Salisbury Plain Shoot Journal - 24th January 2021

Updated: Oct 5, 2021

We started at the tank washing grounds. This was a favourite shooting spot for my housemates as film students, and I was yet to visit this location, although they had told me a lot about it. Most of these places were set against a wonderful backdrop of the Salisbury Plains which made my minimalist style match perfectly with the abundance of strange and foreboding structures we came across. The tank washing ground featured a large pagoda type structure, presumably for a tank. Next to this sat three parallel walls which also seemed to be big enough to store tanks, with large water outlets for cleaning them. With the snowy fields as a backdrop and the strange architecture, I was in my element shooting freely and with relative ease. At this point in the project, I was without a DSLR having made the decision to sell my Fujifilm X-T100, I was still in the process of figuring out which camera to buy next. So, I was shooting on my Huawei P30 Pro once more for this specific shoot, but it had its benefits in these circumstances. Firstly, it was bitterly cold, so using a DSLR would have been frustrating at the best of times in these conditions, and secondly, I could have much more manoeuvrability with the camera which would prove to be very useful later.

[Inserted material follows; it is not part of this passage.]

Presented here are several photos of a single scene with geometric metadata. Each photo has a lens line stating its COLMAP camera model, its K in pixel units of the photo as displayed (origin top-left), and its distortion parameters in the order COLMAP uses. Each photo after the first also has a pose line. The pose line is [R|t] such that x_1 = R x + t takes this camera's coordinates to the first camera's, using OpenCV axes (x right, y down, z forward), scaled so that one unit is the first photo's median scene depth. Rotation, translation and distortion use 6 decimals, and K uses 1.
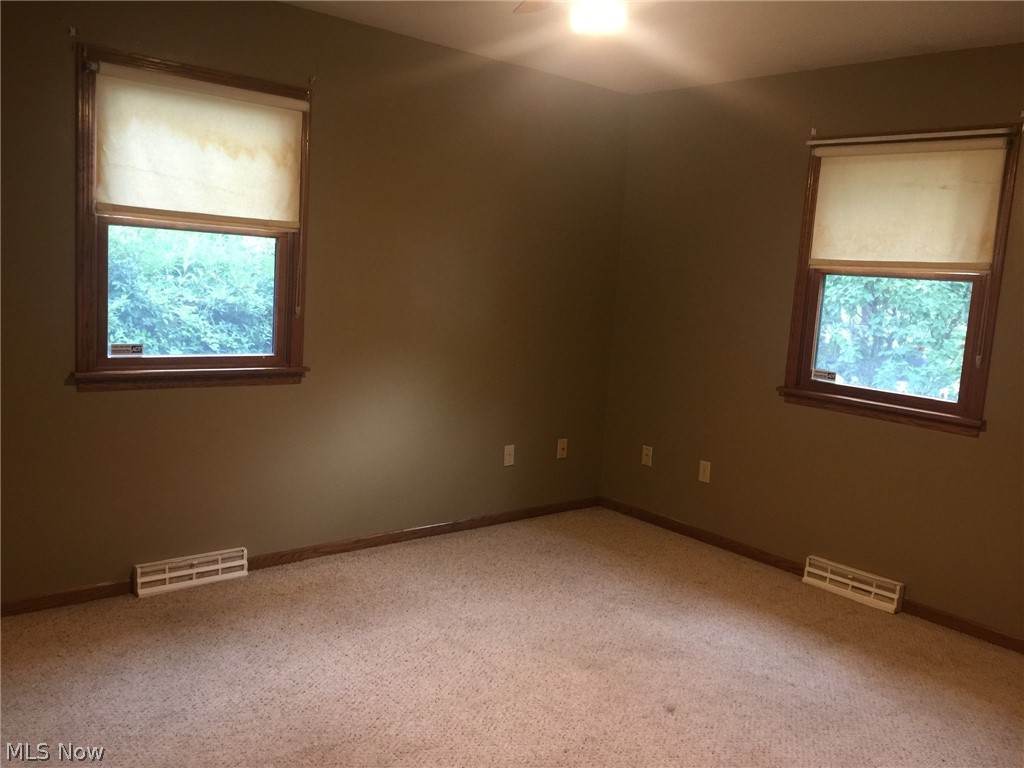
lens RADIAL K [[876.6, 0, 519.6], [0, 876.6, 381.1], [0, 0, 1]] dist [0.008880, -0.012452]
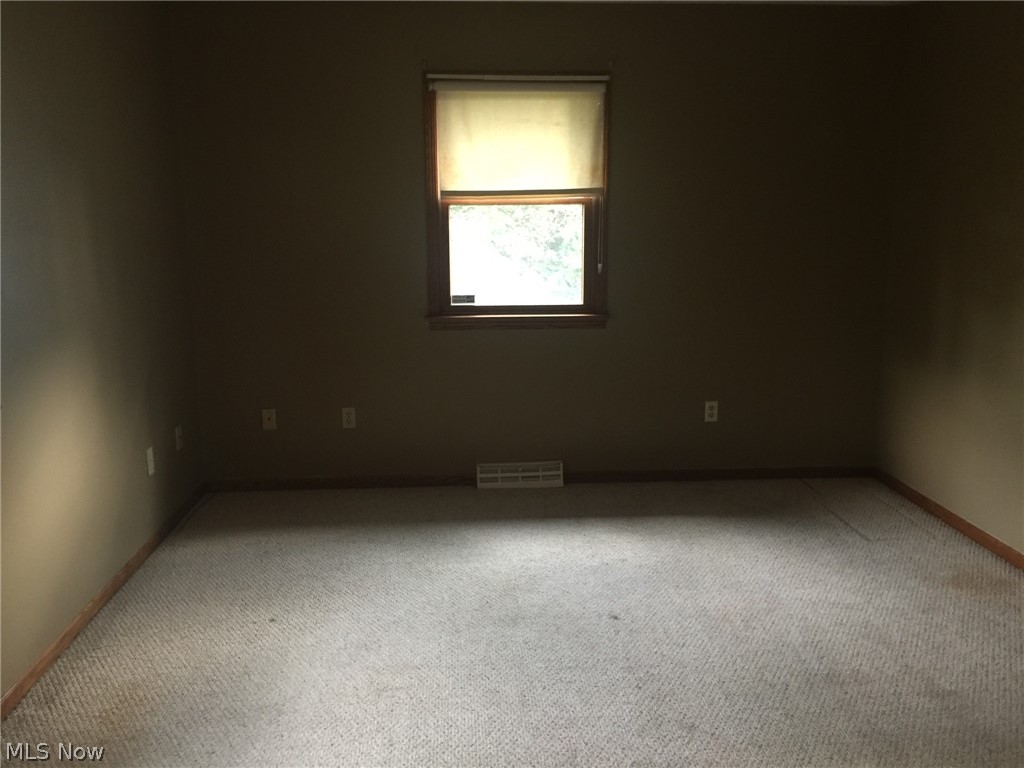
lens RADIAL K [[876.6, 0, 519.6], [0, 876.6, 381.1], [0, 0, 1]] dist [0.008880, -0.012452]
pose [[0.595484, -0.224601, 0.771332, -0.504059], [0.151177, 0.974300, 0.166990, -0.084960], [-0.789014, 0.017168, 0.614135, 0.309973]]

After the tank washing grounds we headed to a new location further along the road. This place seemed to be an abandoned village at first, but then as we drew closer it was obvious this village had been erected with the specific purpose of training troops. The houses were made with cheap concrete with no fittings and there were blank bullet casings strewn across the place. Compositionally, this provided a new challenge in that we were now in an opening in dense woodland, providing a different shooting style to the wide plains at the tank washing facility. However, the trees were in neat rows which I was able to use to create some striking images with the leading lines of the tree rows. What stole my interest here were two identical houses which sat just outside of the rest of the complex, their rustic aesthetic composed against the snow gave them a Siberian Soviet vibe which really played into my minimalist context. I spent a great deal of time shooting these at a range of different angles to make sure I had the shot. There were also ‘Dragons Teeth’ here, a series of concrete pyramids which would have been placed across wide roads in wartime to halt enemy tank advances. There were also bunkers and hangars here which I shot, whether they were from war time, or more recent additions I do not know, obviously researching MoD training grounds is notoriously difficult due to the military secrecy acts.

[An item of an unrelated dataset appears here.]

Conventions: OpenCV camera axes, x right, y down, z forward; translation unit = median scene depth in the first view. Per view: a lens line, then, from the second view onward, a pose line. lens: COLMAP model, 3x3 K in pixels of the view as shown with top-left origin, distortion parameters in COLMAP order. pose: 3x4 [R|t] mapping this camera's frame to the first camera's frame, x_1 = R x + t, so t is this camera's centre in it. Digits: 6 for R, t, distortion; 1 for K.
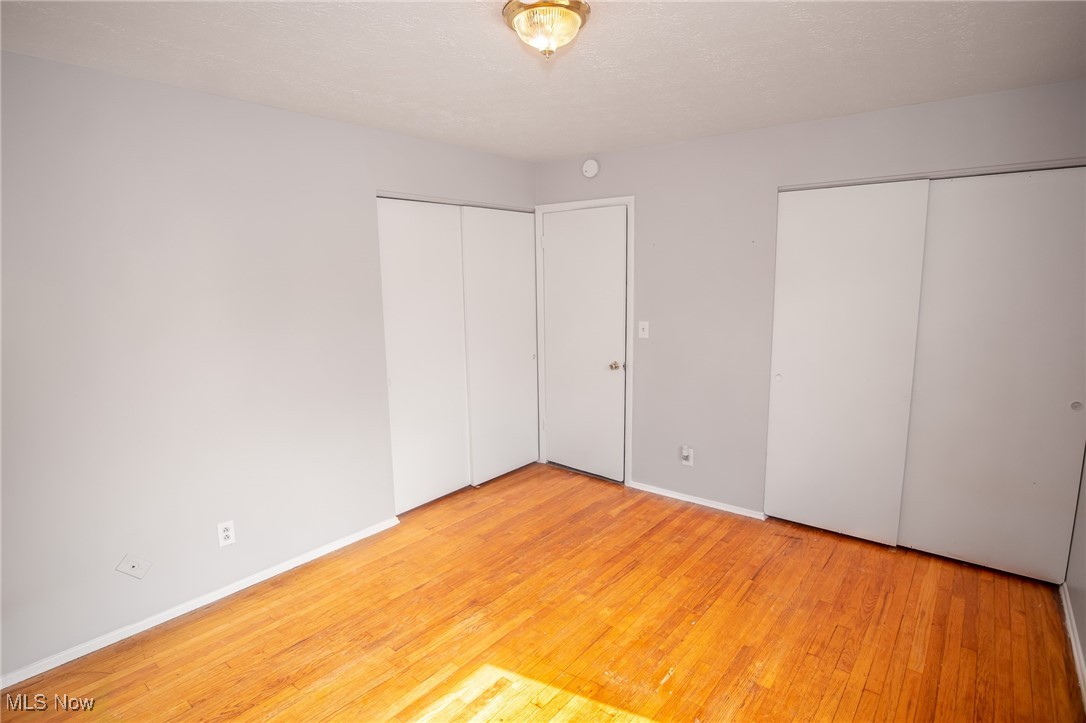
lens RADIAL K [[556.6, 0, 537.2], [0, 556.6, 360.9], [0, 0, 1]] dist [-0.049410, 0.016233]
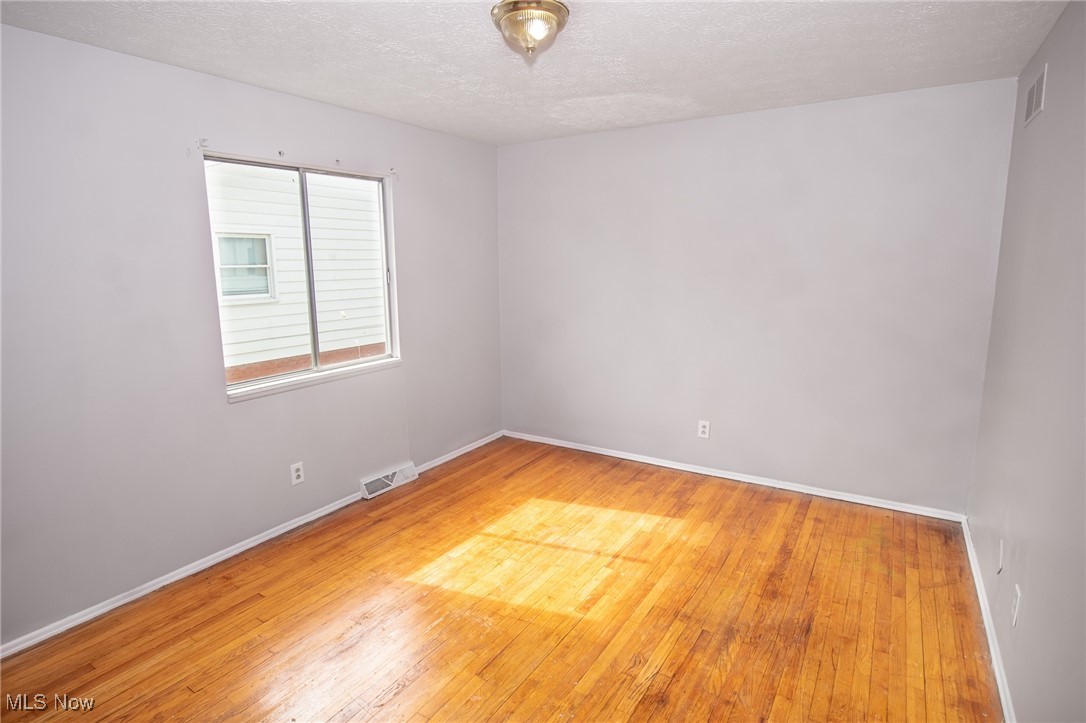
lens RADIAL K [[556.6, 0, 537.2], [0, 556.6, 360.9], [0, 0, 1]] dist [-0.049410, 0.016233]
pose [[-0.993312, 0.044131, -0.106690, 0.117434], [0.006919, 0.945161, 0.326532, -0.243335], [0.115249, 0.323610, -0.939145, 1.713335]]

We headed to location three, which was another set of hangars and an abandoned house, although it seemed this house was once used for accommodation but has now been repurposed by the military. We saw a couple of tanks drive past along the way and we also stopped at Pewsey Hill, where the mist was so intense you could barely see 10 metres in front. I took a few shots here in a Michael Kenna style, black trees against and all white background using the wintry conditions to this advantage. By this time, we were beginning to lose light, so we decided to head back, making a brief stop on an abandoned tank track to sledge down a hill. A brilliant shoot, I love shooting places that are new and exciting because I feel I capture that bewilderment when I am in awe of what I am shooting, admittedly it was nothing too exotic, but I love abandoned places and weird architecture, and this had it all and I absolutely loved shooting it all.